Vanderbilt University researcher Danny Winder, Ph.D., has received a MERIT Award from the National Institute of Alcohol Abuse and Addiction (NIAAA), part of the National Institutes of Health, for his contributions to understanding how alcohol affects the brain.
Winder is professor of Molecular Physiology and Biophysics, Pharmacology and Psychiatry in the Vanderbilt University School of Medicine. In his lab at Vanderbilt University Medical Center (VUMC), he studies the effect of chronic alcohol exposure and withdrawal on signaling pathways that regulate mood.
His research could set the stage for the development of new treatments for mood and anxiety disorders that are induced by withdrawal from alcohol, and which make it difficult for many alcoholics to remain sober.

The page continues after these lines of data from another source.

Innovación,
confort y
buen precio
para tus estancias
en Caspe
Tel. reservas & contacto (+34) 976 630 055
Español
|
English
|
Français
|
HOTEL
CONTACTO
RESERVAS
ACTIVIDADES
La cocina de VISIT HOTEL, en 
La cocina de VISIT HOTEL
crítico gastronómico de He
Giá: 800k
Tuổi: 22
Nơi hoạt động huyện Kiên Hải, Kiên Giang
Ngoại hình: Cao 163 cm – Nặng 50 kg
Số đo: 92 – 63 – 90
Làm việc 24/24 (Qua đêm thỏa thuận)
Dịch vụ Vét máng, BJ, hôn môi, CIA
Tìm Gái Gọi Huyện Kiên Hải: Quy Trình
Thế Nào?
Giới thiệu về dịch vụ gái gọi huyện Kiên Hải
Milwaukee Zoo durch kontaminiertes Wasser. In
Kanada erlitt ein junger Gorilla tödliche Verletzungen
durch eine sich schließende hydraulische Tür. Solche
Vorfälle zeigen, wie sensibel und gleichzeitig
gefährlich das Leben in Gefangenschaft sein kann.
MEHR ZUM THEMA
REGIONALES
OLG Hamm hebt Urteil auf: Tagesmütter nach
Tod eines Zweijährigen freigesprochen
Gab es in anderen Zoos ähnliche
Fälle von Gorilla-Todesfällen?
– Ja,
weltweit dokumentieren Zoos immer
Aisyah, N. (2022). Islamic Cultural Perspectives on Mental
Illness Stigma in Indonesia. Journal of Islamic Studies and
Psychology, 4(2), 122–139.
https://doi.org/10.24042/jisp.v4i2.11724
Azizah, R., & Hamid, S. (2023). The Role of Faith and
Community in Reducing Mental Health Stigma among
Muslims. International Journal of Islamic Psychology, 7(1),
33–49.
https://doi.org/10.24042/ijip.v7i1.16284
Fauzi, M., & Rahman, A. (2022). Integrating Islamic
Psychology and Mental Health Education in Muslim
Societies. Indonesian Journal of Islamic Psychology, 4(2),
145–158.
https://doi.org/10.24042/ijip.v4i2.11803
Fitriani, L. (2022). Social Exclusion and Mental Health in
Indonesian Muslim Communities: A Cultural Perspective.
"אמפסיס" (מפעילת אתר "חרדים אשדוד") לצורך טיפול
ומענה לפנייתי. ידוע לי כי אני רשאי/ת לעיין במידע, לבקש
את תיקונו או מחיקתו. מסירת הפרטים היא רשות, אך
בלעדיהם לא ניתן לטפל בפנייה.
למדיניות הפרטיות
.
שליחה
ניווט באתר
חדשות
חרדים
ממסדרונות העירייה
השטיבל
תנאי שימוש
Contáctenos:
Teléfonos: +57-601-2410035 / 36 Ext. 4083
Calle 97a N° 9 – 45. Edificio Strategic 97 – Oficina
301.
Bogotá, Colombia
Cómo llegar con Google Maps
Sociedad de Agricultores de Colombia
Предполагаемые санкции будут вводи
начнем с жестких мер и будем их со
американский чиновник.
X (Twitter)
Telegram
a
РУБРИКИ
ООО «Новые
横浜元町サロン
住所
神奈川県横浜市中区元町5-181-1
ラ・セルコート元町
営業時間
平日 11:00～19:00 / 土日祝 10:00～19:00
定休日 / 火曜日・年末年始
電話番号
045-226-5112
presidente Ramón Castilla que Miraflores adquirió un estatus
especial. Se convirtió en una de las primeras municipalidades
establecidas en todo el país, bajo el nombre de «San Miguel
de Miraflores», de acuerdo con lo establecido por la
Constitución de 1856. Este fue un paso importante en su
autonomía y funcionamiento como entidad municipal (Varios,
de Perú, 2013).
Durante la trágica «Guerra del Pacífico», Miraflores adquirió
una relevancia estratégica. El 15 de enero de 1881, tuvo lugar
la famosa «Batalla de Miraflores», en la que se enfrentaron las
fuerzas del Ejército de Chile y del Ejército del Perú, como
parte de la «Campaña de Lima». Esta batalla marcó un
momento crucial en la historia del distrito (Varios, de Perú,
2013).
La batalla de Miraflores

“I’m very grateful to NIAAA for giving my lab this opportunity to engage in more high-risk work, and to Vanderbilt for the colleagues, infrastructure and support that make our work possible,” Winder said.
Winder’s grant, which will be extended by the MERIT Award, focuses on stress-reward interactions that may mediate behavioral responses to chronic alcohol exposure. It provides about $350,000 in support annually and is now in its sixth year.
According to the NIH, the MERIT (Method to Extend Research In Time) Award provides long-term grant support to investigators “whose research competence and productivity are distinctly superior.” As long as criteria of excellence are met, they are freed for up to 10 years from the competitive grant renewal process.
Winder earned his Ph.D. in Neuroscience from Emory University in Atlanta, where he worked with Jeffrey Conn, Ph.D., who now directs the Vanderbilt Center for Neuroscience Drug Discovery. After a postdoctoral fellowship at Columbia University with Nobel laureate neuropsychiatrist Eric Kandel, M.D., Winder joined the Vanderbilt faculty in 1999.
Among other findings, Winder and his colleagues have demonstrated that chronic intermittent alcohol exposure up-regulates signaling through the corticotrophin-releasing factor receptor (CRFR), which is involved in the body’s stress response.
Through an action on NMDA receptors in non-synaptic locations, it also enhances a lasting change in neuronal communication known as long-term potentiation (LTP), which may help explain why alcoholism and addiction are so difficult to overcome.
Recently, Winder and his colleagues reported that ketamine, an anesthetic drug that blocks the NMDA receptor and which has been shown to have rapid and long-lasting antidepressant effects in humans, reversed depressive-like symptoms in a mouse model of alcohol withdrawal.
To understand this phenomenon better, they are now trying to identify the specific neural circuits in mice through which ketamine acts.
If those circuits are found to be impaired in human alcoholics who experience withdrawal-induced depression, restoring normal functioning potentially could prevent relapse, he said.
“Danny’s recent work on the role of CRF and the NMDA receptors in alcohol-induced depressive behaviors raises exciting opportunities to understand alcohol addiction,” said Lawrence Marnett, Ph.D., dean of Basic Sciences and Mary Geddes Stahlman Professor of Cancer Research.
“The MERIT award will enable him to focus intently on the molecular and cellular mechanisms linking alcohol consumption and withdrawal with these signaling axes,” Marnett said. “Danny’s research is a great example of the impact of high-quality basic science on a major societal problem.”
Winder is the second Vanderbilt scientist to receive a MERIT Award from the NIAAA. David Lovinger, Ph.D., who also studies the action of alcohol in the brain, received one in 2000. Lovinger currently is chief of the Laboratory for Integrative Neuroscience at NIAAA.